7 Session information

sessionInfo()
## R version 3.3.1 (2016-06-21)
## Platform: x86_64-pc-linux-gnu (64-bit)
## Running under: Ubuntu 16.04.1 LTS
## 
## locale:
##  [1] LC_CTYPE=en_US.UTF-8       LC_NUMERIC=C              
##  [3] LC_TIME=en_US.UTF-8        LC_COLLATE=C              
##  [5] LC_MONETARY=en_US.UTF-8    LC_MESSAGES=en_US.UTF-8   
##  [7] LC_PAPER=en_US.UTF-8       LC_NAME=C                 
##  [9] LC_ADDRESS=C               LC_TELEPHONE=C            
## [11] LC_MEASUREMENT=en_US.UTF-8 LC_IDENTIFICATION=C       
## 
## attached base packages:
## [1] stats     graphics  grDevices utils     datasets  methods   base     
## 
## other attached packages:
## [1] BiocStyle_2.2.0
## 
## loaded via a namespace (and not attached):
##  [1] magrittr_1.5    assertthat_0.1  formatR_1.4     htmltools_0.3.5
##  [5] tools_3.3.1     yaml_2.1.13     tibble_1.2      Rcpp_0.12.7    
##  [9] stringi_1.1.2   rmarkdown_1.1   knitr_1.14      stringr_1.1.0  
## [13] digest_0.6.10   evaluate_0.10

8 References


  1. Ramos, A.H., Lichtenstein, L., Gupta, M., Lawrence, M.S., Pugh, T.J., Saksena, G., Meyerson, M., Getz, G.: Oncotator: Cancer Variant Annotation Tool.
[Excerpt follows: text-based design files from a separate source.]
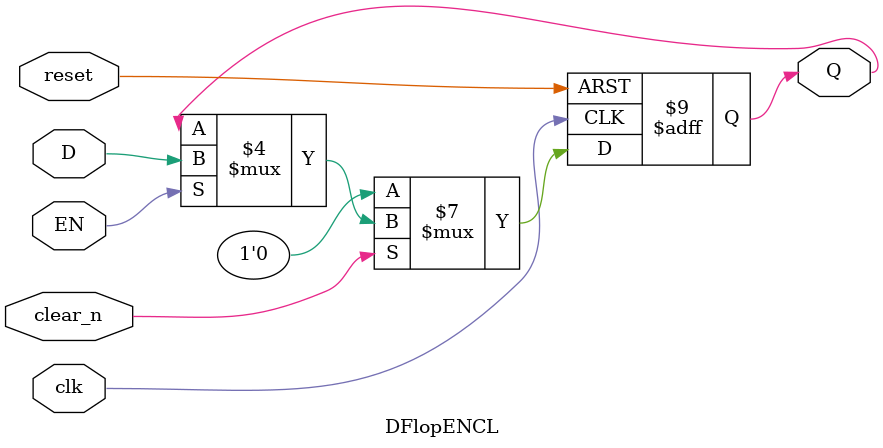
<source format=v>

`default_nettype none

module DFlopENCL (
 input D,
 input EN,
 input clear_n,
 input reset,
 input clk,
 output Q
);
 
 reg Q;
 
 always @(posedge clk or posedge reset)
 begin
     if(reset)               Q<=1'b0;
     else if (clear_n==1'b0) Q<=1'b0;
     else if (EN)            Q<=D;
     else                    Q<=Q;
 end
endmodule

</source>
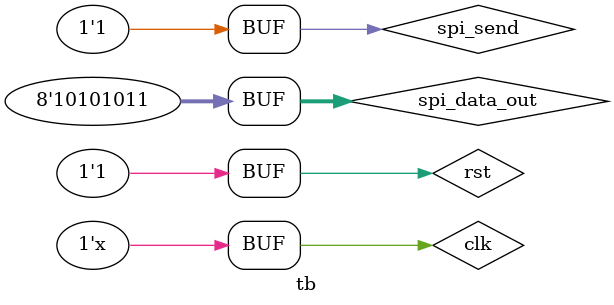
<source format=v>
`timescale 1ns / 1ps


module tb(

    );
     
   

    reg spi_send=1;
    reg [7:0]spi_data_out=8'hab;
    
    reg clk;
    initial   clk=0;
    always #20 clk=!clk;
    
    reg rst;
    initial
    begin
        rst=0;
        #60 rst=1;
    end
    
    
    wire sck,miso,cs,spi_send_done;
        
        spi_master spi_master
    (
        .sck    (sck),         //1MHz clk
        .miso   (miso),
        .cs     (cs),
        .rst    (rst),
        .spi_send   (spi_send),
        .spi_data_out   (spi_data_out),
        .spi_send_done  (spi_send_done),
        .clk    (clk)
    
    );
    
endmodule

</source>
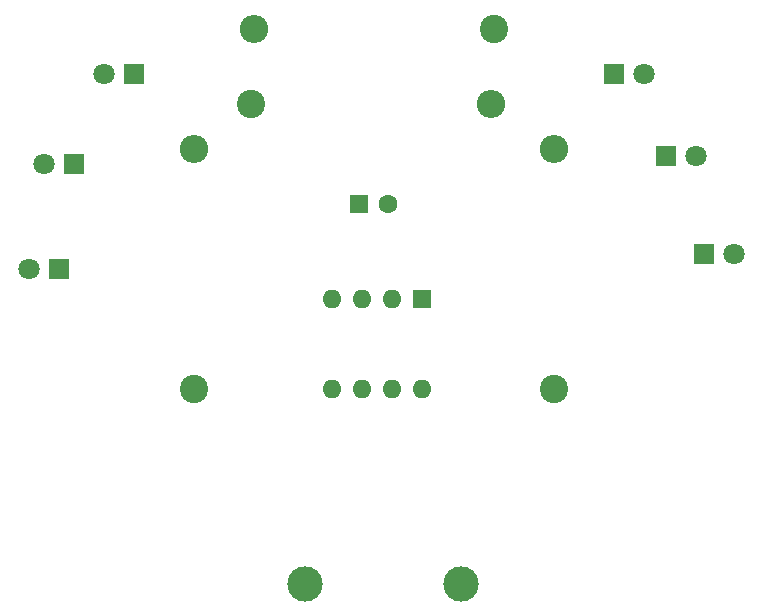
<source format=gbr>
G04 #@! TF.GenerationSoftware,KiCad,Pcbnew,(5.1.5-0)*
G04 #@! TF.CreationDate,2020-12-05T10:39:51+01:00*
G04 #@! TF.ProjectId,xmas_fablab2020,786d6173-5f66-4616-926c-616232303230,rev?*
G04 #@! TF.SameCoordinates,Original*
G04 #@! TF.FileFunction,Copper,L2,Bot*
G04 #@! TF.FilePolarity,Positive*
%FSLAX46Y46*%
G04 Gerber Fmt 4.6, Leading zero omitted, Abs format (unit mm)*
G04 Created by KiCad (PCBNEW (5.1.5-0)) date 2020-12-05 10:39:51*
%MOMM*%
%LPD*%
G04 APERTURE LIST*
%ADD10C,2.400000*%
%ADD11O,2.400000X2.400000*%
%ADD12R,1.600000X1.600000*%
%ADD13C,1.600000*%
%ADD14C,1.800000*%
%ADD15R,1.800000X1.800000*%
%ADD16O,1.600000X1.600000*%
%ADD17C,3.000000*%
G04 APERTURE END LIST*
D10*
X152400000Y-72390000D03*
D11*
X152400000Y-52070000D03*
D10*
X147320000Y-41910000D03*
D11*
X127000000Y-41910000D03*
D12*
X135890000Y-56769000D03*
D13*
X138390000Y-56769000D03*
D14*
X107950000Y-62230000D03*
D15*
X110490000Y-62230000D03*
X165100000Y-60960000D03*
D14*
X167640000Y-60960000D03*
D11*
X121920000Y-52070000D03*
D10*
X121920000Y-72390000D03*
D11*
X147066000Y-48260000D03*
D10*
X126746000Y-48260000D03*
D12*
X141224000Y-64770000D03*
D16*
X133604000Y-72390000D03*
X138684000Y-64770000D03*
X136144000Y-72390000D03*
X136144000Y-64770000D03*
X138684000Y-72390000D03*
X133604000Y-64770000D03*
X141224000Y-72390000D03*
D14*
X109220000Y-53340000D03*
D15*
X111760000Y-53340000D03*
D14*
X164465000Y-52705000D03*
D15*
X161925000Y-52705000D03*
X116840000Y-45720000D03*
D14*
X114300000Y-45720000D03*
D15*
X157480000Y-45720000D03*
D14*
X160020000Y-45720000D03*
D17*
X131322000Y-88900000D03*
X144522000Y-88900000D03*
M02*

</source>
Human Mutation 36(4), 2423–2429 (2015)

  2. Danecek, P., Auton, A., Abecasis, G., Albers, C. A., Banks, E., DePristo, M. A., Handsaker, R. E., Lunter, G., Marth, G. T., Sherry, S. T., McVean, G., Durbin, R., and 1000 Genomes Project Analysis Group (2011). The variant call format and VCFtools. Bioinformatics, 27(15):2156–2158.
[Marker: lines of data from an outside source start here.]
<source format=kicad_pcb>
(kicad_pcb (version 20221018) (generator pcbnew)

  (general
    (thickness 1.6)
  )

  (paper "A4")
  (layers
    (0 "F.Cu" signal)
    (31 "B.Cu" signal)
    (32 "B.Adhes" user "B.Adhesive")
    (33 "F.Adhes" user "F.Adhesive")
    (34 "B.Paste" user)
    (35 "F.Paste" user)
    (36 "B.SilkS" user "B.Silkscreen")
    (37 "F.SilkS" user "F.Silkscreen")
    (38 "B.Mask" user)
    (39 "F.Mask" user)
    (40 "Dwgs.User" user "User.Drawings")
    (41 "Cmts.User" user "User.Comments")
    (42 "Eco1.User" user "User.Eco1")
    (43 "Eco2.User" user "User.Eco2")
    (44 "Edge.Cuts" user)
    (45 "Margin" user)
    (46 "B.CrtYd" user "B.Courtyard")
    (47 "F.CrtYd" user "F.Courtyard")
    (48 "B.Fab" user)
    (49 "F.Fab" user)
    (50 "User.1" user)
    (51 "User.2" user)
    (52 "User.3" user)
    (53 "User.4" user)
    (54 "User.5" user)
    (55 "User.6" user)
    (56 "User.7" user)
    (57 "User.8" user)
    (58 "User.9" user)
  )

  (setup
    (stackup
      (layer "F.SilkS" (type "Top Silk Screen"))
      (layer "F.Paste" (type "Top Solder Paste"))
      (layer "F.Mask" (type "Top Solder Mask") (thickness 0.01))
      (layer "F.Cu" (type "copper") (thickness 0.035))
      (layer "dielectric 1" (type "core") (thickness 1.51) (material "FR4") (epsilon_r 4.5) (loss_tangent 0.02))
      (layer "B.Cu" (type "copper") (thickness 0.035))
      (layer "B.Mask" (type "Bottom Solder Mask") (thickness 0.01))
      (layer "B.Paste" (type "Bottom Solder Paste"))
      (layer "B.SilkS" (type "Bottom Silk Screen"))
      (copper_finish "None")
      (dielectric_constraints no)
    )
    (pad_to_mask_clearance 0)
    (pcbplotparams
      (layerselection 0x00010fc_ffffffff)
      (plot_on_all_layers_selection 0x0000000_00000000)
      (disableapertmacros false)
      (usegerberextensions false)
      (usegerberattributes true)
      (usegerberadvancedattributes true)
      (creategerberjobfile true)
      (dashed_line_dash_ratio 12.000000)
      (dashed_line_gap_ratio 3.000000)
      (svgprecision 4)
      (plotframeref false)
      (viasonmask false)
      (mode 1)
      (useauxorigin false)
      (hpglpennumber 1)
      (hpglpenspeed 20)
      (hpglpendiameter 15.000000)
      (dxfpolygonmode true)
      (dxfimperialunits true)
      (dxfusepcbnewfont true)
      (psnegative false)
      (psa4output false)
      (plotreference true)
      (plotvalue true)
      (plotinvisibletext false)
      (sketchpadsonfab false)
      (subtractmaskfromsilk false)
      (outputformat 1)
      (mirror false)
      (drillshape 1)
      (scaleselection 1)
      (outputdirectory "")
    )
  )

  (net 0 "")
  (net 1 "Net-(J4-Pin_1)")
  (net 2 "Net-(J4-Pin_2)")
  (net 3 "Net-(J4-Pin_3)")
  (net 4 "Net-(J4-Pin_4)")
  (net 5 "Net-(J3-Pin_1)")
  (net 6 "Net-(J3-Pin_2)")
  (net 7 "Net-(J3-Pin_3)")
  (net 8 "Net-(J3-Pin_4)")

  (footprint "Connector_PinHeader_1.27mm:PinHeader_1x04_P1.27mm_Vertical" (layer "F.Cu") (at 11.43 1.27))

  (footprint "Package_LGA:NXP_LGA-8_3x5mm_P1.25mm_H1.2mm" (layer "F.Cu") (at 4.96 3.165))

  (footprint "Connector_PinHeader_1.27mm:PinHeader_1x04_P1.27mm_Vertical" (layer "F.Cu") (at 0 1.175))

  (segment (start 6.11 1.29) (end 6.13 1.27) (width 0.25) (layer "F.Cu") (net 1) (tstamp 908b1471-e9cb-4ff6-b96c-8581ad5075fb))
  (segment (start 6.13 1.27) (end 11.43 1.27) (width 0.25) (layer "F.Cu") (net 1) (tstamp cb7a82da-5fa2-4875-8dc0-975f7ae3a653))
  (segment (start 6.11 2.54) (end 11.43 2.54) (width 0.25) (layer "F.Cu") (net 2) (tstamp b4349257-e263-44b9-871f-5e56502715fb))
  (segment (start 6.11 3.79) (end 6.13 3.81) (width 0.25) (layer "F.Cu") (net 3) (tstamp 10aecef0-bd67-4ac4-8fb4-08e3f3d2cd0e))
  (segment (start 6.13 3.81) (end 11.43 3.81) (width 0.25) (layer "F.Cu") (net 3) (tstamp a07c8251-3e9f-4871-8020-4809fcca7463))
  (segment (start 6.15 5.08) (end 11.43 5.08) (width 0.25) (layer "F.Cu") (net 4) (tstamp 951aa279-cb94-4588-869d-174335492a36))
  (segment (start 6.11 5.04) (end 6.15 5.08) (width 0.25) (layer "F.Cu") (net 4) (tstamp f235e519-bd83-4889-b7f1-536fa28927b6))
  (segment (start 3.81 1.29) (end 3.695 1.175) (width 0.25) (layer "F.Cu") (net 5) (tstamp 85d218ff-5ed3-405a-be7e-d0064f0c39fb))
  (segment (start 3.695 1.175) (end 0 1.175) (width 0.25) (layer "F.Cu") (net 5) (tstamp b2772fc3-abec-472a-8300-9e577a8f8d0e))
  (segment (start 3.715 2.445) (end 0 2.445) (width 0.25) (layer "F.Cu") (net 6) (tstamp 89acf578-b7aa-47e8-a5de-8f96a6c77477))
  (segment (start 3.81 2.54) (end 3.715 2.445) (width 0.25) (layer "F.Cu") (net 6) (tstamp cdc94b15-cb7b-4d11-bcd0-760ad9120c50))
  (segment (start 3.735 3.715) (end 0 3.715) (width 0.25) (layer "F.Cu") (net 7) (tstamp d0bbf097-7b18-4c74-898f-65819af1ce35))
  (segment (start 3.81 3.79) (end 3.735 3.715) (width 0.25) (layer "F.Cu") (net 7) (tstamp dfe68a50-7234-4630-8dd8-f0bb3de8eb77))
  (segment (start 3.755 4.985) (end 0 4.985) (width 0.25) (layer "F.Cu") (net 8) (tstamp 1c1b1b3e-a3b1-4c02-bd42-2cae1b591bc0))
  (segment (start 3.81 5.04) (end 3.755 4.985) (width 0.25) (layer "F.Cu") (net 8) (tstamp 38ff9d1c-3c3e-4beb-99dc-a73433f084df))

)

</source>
  3. Cibulskis, K., Lawrence, M. S., Carter, S. L., Sivachenko, A., Jaffe, D., Sougnez, C., Gabriel, S., Meyerson, M., Lander, E. S., and Getz, G. (2013). Sensitive detection of somatic point mutations in impure and heterogeneous cancer samples. Nature Biotechnology, 31(3):213–219.

  4. Mock, A., Murph, S., Morris, J., Marass, F., Rosenfeld, N., Massie, C.: CVE: an interactive R package for variant prioritisation in precision cancer medicine.
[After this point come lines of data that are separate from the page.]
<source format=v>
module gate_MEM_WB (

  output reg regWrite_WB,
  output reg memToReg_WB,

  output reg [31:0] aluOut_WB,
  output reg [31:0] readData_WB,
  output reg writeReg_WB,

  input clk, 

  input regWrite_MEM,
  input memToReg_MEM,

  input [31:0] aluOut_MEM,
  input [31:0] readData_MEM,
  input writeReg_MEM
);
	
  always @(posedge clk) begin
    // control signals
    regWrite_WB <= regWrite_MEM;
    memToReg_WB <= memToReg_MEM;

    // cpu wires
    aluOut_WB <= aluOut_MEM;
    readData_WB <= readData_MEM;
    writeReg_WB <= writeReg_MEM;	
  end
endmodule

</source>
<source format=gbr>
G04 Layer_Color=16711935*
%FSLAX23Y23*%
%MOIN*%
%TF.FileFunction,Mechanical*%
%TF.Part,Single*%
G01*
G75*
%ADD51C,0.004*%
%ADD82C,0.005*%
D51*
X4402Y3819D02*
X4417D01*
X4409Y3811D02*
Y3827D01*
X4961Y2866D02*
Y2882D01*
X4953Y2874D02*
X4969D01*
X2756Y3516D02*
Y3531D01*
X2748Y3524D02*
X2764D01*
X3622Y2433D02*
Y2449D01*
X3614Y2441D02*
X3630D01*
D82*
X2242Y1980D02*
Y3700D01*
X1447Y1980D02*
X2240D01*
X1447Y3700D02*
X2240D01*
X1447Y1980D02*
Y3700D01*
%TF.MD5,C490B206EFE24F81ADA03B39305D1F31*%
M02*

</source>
  5. Wood, R. D., Mitchell, M., and Lindahl, T. (2005). Human DNA repair genes, 2005. Mutation research, 577(1-2):275–283.

  6. Griffith, M., Grif th, O. L., Coffman, A. C., Weible, J. V., McMichael, J. F., Spies, N. C., Koval, J., Das, I., Callaway, M. B., Eldred, J. M., et al. (2013). DGIdb: mining the druggable genome. Nature methods, 10(12):1209–1210.